→ YOUR TASK: Among the lines below, keep only those from the one containing "ra can rotate" through the one containing "news and announcements", and reproduce them exactly.

→ Items listed in a dataset:
──────────

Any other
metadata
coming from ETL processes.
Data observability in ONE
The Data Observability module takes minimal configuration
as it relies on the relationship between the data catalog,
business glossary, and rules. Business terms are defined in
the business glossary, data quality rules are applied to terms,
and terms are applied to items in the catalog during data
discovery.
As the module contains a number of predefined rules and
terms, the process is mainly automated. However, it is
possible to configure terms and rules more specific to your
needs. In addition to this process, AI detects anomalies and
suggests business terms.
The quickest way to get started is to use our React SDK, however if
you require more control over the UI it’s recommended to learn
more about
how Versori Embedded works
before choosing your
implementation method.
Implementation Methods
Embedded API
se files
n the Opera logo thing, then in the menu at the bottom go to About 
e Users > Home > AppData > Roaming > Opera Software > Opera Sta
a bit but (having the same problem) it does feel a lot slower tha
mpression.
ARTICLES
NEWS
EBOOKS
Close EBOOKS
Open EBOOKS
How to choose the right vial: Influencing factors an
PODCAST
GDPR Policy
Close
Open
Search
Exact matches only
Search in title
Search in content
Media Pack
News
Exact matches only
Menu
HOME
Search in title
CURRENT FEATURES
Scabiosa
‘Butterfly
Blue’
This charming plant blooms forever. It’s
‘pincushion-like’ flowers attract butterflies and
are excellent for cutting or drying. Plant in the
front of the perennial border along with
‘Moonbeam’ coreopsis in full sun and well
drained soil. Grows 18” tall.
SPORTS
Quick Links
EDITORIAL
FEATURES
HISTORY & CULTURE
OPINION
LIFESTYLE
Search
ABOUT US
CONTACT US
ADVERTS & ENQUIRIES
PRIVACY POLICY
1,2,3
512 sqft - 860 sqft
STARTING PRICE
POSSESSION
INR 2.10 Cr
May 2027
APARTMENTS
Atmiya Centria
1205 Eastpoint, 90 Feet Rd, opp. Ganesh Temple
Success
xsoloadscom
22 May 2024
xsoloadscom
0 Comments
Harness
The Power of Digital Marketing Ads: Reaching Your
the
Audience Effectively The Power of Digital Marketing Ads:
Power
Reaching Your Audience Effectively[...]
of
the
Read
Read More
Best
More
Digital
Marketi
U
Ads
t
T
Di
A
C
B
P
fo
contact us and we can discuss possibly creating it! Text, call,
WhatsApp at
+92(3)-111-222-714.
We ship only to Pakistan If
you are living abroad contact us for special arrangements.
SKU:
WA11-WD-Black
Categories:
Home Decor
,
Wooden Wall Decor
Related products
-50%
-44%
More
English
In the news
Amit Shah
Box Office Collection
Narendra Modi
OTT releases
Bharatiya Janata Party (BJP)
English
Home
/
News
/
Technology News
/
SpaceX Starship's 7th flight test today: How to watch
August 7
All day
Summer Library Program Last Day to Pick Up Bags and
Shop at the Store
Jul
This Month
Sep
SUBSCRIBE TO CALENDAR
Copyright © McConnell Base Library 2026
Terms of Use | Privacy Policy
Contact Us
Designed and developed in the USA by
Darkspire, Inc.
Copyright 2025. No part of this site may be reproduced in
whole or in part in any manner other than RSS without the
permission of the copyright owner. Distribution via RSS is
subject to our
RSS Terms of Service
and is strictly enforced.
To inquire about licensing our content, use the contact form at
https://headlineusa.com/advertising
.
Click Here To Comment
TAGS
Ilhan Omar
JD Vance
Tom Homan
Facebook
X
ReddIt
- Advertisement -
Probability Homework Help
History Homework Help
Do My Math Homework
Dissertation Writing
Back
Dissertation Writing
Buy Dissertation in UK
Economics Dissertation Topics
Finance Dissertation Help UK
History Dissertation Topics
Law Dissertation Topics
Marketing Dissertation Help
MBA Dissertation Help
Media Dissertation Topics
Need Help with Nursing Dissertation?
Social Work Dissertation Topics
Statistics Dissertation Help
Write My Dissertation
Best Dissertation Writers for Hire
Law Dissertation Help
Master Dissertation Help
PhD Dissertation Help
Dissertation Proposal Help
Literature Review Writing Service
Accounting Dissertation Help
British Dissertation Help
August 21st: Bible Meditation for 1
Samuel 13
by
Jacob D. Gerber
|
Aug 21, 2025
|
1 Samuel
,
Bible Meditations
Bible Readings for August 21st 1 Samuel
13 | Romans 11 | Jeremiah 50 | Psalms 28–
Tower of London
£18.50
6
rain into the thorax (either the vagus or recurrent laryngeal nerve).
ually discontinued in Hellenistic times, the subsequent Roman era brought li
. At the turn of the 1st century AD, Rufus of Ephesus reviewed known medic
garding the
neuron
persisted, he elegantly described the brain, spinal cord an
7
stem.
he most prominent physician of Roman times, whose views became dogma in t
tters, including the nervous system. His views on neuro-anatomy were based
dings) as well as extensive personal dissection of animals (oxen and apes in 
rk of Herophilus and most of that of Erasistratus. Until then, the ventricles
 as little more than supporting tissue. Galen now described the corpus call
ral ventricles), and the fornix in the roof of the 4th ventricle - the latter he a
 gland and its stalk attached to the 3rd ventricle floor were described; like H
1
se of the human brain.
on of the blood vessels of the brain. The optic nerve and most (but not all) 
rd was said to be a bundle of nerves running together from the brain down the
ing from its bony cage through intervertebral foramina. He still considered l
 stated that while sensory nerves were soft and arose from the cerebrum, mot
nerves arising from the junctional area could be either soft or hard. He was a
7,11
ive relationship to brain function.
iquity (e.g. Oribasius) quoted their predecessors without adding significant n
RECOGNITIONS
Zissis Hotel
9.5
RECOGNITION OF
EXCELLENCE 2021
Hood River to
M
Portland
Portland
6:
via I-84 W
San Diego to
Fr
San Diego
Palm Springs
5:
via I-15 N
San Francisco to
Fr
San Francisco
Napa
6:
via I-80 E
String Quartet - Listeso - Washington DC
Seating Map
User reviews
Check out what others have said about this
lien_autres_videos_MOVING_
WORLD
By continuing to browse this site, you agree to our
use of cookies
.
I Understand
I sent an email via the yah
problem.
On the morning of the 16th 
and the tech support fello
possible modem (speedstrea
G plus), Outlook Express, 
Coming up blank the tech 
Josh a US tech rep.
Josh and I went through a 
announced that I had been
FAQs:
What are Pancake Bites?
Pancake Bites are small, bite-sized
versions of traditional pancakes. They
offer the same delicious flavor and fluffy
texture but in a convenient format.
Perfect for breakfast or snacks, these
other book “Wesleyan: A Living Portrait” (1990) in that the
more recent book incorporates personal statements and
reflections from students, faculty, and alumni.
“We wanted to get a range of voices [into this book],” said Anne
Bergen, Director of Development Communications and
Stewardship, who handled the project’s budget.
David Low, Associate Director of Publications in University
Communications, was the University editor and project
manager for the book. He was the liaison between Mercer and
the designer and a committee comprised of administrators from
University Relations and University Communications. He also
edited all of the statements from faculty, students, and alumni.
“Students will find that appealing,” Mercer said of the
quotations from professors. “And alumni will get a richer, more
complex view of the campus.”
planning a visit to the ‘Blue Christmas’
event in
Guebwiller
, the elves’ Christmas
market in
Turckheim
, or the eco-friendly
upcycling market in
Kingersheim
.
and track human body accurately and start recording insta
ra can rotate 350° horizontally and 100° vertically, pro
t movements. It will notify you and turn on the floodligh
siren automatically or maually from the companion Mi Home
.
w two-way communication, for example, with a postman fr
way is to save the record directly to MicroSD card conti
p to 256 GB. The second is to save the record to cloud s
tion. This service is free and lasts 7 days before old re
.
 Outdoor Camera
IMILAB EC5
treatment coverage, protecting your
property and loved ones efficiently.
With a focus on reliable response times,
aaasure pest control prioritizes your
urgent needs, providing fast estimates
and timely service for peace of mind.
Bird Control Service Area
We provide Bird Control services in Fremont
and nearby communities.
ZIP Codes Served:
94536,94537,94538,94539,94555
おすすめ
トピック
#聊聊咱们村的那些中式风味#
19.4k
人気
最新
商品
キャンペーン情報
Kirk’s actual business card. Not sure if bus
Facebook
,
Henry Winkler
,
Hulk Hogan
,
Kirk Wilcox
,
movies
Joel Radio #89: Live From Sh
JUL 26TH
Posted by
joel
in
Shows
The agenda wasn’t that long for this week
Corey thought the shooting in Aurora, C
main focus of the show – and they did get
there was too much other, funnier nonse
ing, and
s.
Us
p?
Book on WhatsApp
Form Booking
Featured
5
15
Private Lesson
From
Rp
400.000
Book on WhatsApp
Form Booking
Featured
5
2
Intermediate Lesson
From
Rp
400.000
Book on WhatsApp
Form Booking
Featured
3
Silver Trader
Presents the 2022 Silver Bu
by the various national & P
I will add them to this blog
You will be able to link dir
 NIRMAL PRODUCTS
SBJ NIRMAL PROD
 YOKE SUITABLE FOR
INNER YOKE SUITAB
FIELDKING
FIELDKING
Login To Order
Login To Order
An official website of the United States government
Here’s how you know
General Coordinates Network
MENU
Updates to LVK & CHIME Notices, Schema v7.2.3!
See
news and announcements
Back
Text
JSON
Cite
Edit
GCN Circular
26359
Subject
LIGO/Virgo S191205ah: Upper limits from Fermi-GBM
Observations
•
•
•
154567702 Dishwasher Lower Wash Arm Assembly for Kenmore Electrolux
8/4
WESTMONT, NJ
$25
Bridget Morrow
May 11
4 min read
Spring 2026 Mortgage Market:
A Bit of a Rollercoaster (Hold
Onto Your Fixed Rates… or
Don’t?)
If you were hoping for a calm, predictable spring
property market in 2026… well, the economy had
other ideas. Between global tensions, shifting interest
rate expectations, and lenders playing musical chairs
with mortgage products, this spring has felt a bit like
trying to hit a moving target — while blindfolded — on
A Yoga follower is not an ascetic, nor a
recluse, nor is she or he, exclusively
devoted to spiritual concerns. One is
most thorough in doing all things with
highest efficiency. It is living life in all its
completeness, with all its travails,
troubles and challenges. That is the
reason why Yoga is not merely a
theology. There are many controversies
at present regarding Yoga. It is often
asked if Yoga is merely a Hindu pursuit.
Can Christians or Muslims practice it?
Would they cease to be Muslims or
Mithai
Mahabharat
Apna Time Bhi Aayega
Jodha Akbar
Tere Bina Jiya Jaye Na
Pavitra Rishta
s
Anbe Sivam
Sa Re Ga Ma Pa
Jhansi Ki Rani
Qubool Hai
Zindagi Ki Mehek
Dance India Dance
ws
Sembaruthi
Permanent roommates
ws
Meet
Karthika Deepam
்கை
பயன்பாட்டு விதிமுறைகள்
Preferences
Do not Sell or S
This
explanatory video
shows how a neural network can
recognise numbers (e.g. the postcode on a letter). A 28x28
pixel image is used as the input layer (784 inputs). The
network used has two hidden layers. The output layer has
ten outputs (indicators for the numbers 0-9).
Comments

──────────

→ ANSWER BELOW:
ra can rotate 350° horizontally and 100° vertically, pro
t movements. It will notify you and turn on the floodligh
siren automatically or maually from the companion Mi Home
.
w two-way communication, for example, with a postman fr
way is to save the record directly to MicroSD card conti
p to 256 GB. The second is to save the record to cloud s
tion. This service is free and lasts 7 days before old re
.
 Outdoor Camera
IMILAB EC5
treatment coverage, protecting your
property and loved ones efficiently.
With a focus on reliable response times,
aaasure pest control prioritizes your
urgent needs, providing fast estimates
and timely service for peace of mind.
Bird Control Service Area
We provide Bird Control services in Fremont
and nearby communities.
ZIP Codes Served:
94536,94537,94538,94539,94555
おすすめ
トピック
#聊聊咱们村的那些中式风味#
19.4k
人気
最新
商品
キャンペーン情報
Kirk’s actual business card. Not sure if bus
Facebook
,
Henry Winkler
,
Hulk Hogan
,
Kirk Wilcox
,
movies
Joel Radio #89: Live From Sh
JUL 26TH
Posted by
joel
in
Shows
The agenda wasn’t that long for this week
Corey thought the shooting in Aurora, C
main focus of the show – and they did get
there was too much other, funnier nonse
ing, and
s.
Us
p?
Book on WhatsApp
Form Booking
Featured
5
15
Private Lesson
From
Rp
400.000
Book on WhatsApp
Form Booking
Featured
5
2
Intermediate Lesson
From
Rp
400.000
Book on WhatsApp
Form Booking
Featured
3
Silver Trader
Presents the 2022 Silver Bu
by the various national & P
I will add them to this blog
You will be able to link dir
 NIRMAL PRODUCTS
SBJ NIRMAL PROD
 YOKE SUITABLE FOR
INNER YOKE SUITAB
FIELDKING
FIELDKING
Login To Order
Login To Order
An official website of the United States government
Here’s how you know
General Coordinates Network
MENU
Updates to LVK & CHIME Notices, Schema v7.2.3!
See
news and announcements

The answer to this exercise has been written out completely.